For this third turn, Gallo fit an entire restaurant, replete with 40 seats, a bar and open kitchen, into the 1,100 square-foot slot. 

“It’s almost like a restaurant from the East Village or Lower East Side stuck in a little space underground in Times Square,” he says. 

The biggest challenge was arranging a whole pizzeria setup inside (including three new electric ovens), where pies are perfected by executive chef and partner Ed Carew, who got his NYC start several years ago at Gramercy Tavern.

“The ovens that we have, you can control the heat on the top and the bottom,” he adds. “You can really personalize how you’re baking your pies.” 

Ten, 12-inch varieties are crafted from three-day fermented dough made with artisanal flour from Italy and ladled with raw sauce (tomato pulp, salt, oil, mix), topped with ingredients like mozzarella, mushrooms, hot soppressata and broccoli rabe and baked for about three-and-a-half to four minutes. 

See No Evil Pizza
Photograph: Courtesy of Minu Han

“If someone sat down with a pizza and a glass of wine or beer they’d be in and out of here in 20 minutes,” Gallo says, though the space is intended as a destination for lingering. 

The menu starts with stuzzichini like giardiniera for little snacks and antipasti like grilled octopus salad, risotto croquettes and sardine toast “alla Veloce,” which Carew says was critically important to include.  “It’s a total nod, ripoff, homage to Veloce,” Carew says. 

“I wanted to have featured seafood before you eat your pizza,” he adds. “When I go into a place I like to have some nice anchovies, sardines, octopus, something like that before I have my pizza. Because it eats light, it’s fun, I just gravitate toward it.” 

For their love letter, Carew cures the sardines in house. 

“We haven’t found a product that stands up to the fresh ones,” Gallo says. 
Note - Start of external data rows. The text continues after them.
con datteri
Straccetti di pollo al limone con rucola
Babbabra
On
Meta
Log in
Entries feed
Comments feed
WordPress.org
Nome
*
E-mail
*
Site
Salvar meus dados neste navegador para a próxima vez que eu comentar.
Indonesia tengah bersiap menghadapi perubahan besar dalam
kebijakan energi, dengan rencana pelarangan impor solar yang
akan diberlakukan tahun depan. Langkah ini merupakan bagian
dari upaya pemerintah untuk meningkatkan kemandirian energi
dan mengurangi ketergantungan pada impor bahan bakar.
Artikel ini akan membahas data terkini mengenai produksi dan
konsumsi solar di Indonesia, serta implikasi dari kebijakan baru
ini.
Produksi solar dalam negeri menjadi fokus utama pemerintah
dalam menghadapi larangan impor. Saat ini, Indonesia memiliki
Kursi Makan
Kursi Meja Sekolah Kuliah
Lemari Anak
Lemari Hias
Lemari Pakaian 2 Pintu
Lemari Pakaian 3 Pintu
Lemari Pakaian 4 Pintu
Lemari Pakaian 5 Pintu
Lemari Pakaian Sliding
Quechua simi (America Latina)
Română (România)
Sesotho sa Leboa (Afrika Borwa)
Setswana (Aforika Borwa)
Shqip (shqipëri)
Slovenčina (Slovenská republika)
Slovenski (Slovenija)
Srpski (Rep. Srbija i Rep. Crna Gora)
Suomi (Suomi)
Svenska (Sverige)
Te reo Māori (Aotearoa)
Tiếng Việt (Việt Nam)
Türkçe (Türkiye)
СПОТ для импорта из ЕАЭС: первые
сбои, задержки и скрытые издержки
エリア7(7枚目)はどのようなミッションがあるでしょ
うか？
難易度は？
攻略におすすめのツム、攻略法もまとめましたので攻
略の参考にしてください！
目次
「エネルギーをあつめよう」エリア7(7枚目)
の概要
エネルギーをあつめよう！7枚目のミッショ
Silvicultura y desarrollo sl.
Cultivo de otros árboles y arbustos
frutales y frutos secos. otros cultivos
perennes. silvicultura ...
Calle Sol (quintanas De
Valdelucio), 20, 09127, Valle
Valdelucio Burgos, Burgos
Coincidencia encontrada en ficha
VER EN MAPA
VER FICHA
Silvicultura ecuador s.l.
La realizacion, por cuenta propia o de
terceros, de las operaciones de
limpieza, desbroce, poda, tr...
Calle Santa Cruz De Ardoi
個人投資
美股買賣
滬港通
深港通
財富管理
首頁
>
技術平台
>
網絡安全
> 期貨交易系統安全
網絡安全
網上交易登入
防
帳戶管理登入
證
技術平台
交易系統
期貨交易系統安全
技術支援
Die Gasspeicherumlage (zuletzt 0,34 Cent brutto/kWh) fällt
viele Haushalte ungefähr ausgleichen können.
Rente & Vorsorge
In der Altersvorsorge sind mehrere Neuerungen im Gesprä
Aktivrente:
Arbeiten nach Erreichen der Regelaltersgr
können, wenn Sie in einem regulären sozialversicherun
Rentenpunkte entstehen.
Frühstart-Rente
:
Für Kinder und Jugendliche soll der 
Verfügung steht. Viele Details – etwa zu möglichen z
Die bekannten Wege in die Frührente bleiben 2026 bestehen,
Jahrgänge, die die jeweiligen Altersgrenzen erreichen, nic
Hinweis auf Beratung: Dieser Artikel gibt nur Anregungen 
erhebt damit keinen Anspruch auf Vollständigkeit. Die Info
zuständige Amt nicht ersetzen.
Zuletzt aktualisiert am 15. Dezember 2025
A rotating lasagna is also on the menu, presently a Sunday gravy-style, and many of the pizzas will eventually be available gluten-free.  

See No Evil Pizza
Photograph: Courtesy of Minu Han

See No Evil has its own beverage program with a license for beer and wine, which also incorporates cocktails like the self-explanatory No Negroni Sbagliato. 

Gallo was already able to gauge the double-takes, surprise and delight some commuters would register meandering by Nothing Really Matters, obscured as it is before you swipe through the turnstile, and he’s seen more of the same response to this third operation. 

“Every person that’s come in, not only do they enjoy the food, it’s the journey, the destination, and the design,” he says. “I designed everything a little bit nicer than it has to be because it’s in juxtaposition to the subway. It’s a very unique space that just happens to be underground” 

His hat trick here also bookends a whole itinerary with distinct styles and experiences. “People could start at the coffee shop in the morning on their way to work, they could come for dinner and a glass of wine at See No Evil, and then have a late night cocktail at Nothing Really Matters, all in the same day, within 20 feet of each other.”

With the Public Works gallery occupying the concourse’s fourth bit of real estate, Gallo is out of spots in this bit of the underground. Although he says he isn’t eyeing any other subway stops at the moment, he is still thinking about ways to use and improve, “unwanted, overlooked” spaces. 

“There’s odd opportunities a lot of different places,” Gallo says. “So why not try to make that work?”

See No Evil Pizza is located on the concourse level of the downtown-bound 1 train station at 50th Street and Broadway. It is open for pop-ins and Resy reservations Monday-Saturday from 5pm-midnight.